After the record setting highs of the US markets last week, the futures look to be closing the gap to start this week on a positive note as well. This has the VIX index back near multi year lows. Couple this with a light week in terms of US economic news and you have the markets at the whims of politics. With more news sure to come out from the repeal of Obamacare, and talks of an ambitious tax plan to follow, it will be interesting to get the market's likelihood of a meaningful deal.
The lack of greater economic news will provide a clearer link to the talks of a revised tax deal and the removal of Obamacare legislation to how much the market is still pricing assets to a deal. Political exhaustion will come at some point, but as seen in the VIX it looks like strong economic news may take over as a driver in the near term. one thing that investors can be sure of is that low volatility makes bets on larger swings in asset prices less expensive to hedge against. Not a bad idea given the conditions.
Crude oil has been struggling to maintain its gains since the start of the year, nearing the lows that it has seen in early March. The rise we have seen in oil was from the OPEC members (and others) agreeing to output cuts to shore up prices. This has faded over time as inventory levels started to creep back up, but not all of this is to blame on the Cartels.
The US onshore producers have increased production with the rise in oil prices making many of their fields profitable again. This spike in production can stop almost as easy as it started. Longer term, many oil companies are locking in contracts for oil, sacrificing price for stable cash flows. Should this trend continue it could be the start of major oil companies starting to put more of their revenues into longer term offshore projects and exploration.
This could be a good thing for ETFs like the SPDR S&P Oil & Gas Exploration & Production (XOP), which have been underperforming along with the oil market. As oil contracts get locked in prices and we see a stabilization in prices from a lack of investing in replacement wells, the yield on this ETF could start to justify higher prices in the future.
On Tuesday the Reserve Bank of Australia (RBA) will meet for an interest rate decision and have a meeting. Many are expecting no change in policy and in light of some recent economic numbers, some investors are expecting the debate within the bank to start to hinge towards the possibility of rate hikes and less away from the timing of the next cut. The shift from a loosening to tightening policy will depend more on the outlooks from China and their needs for commodities than domestic growth in the country.

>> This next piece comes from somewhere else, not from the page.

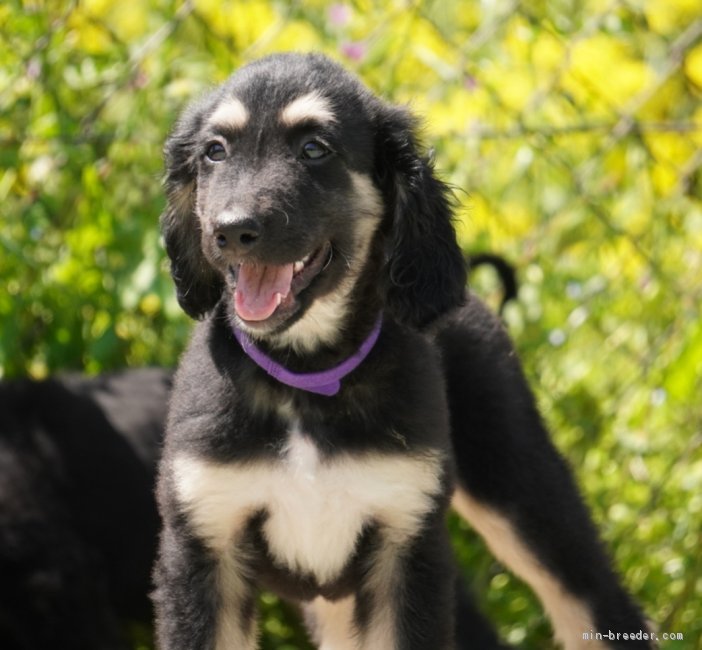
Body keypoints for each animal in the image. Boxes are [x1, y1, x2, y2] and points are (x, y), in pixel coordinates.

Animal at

China will come out with their manufacturing numbers early Tuesday followed by Europe and the UK (the US numbers are today). Watchin these numbers, coupled with Australia's reliance on the commodity sector growth (and inflation) it would be wise to track these numbers, especially in the APAC region.
The RBA mentioning in their meeting about the recent rise in inflation could spur the Aussie dollar to strengthen back down to levels seen after the US elections when the reflation trade was in full swing. The anticipation of higher interest rates would make the currency more attractive and could help stem the growth in debt levels that are keeping many investors on the sidelines in terms of longer term investment in the country.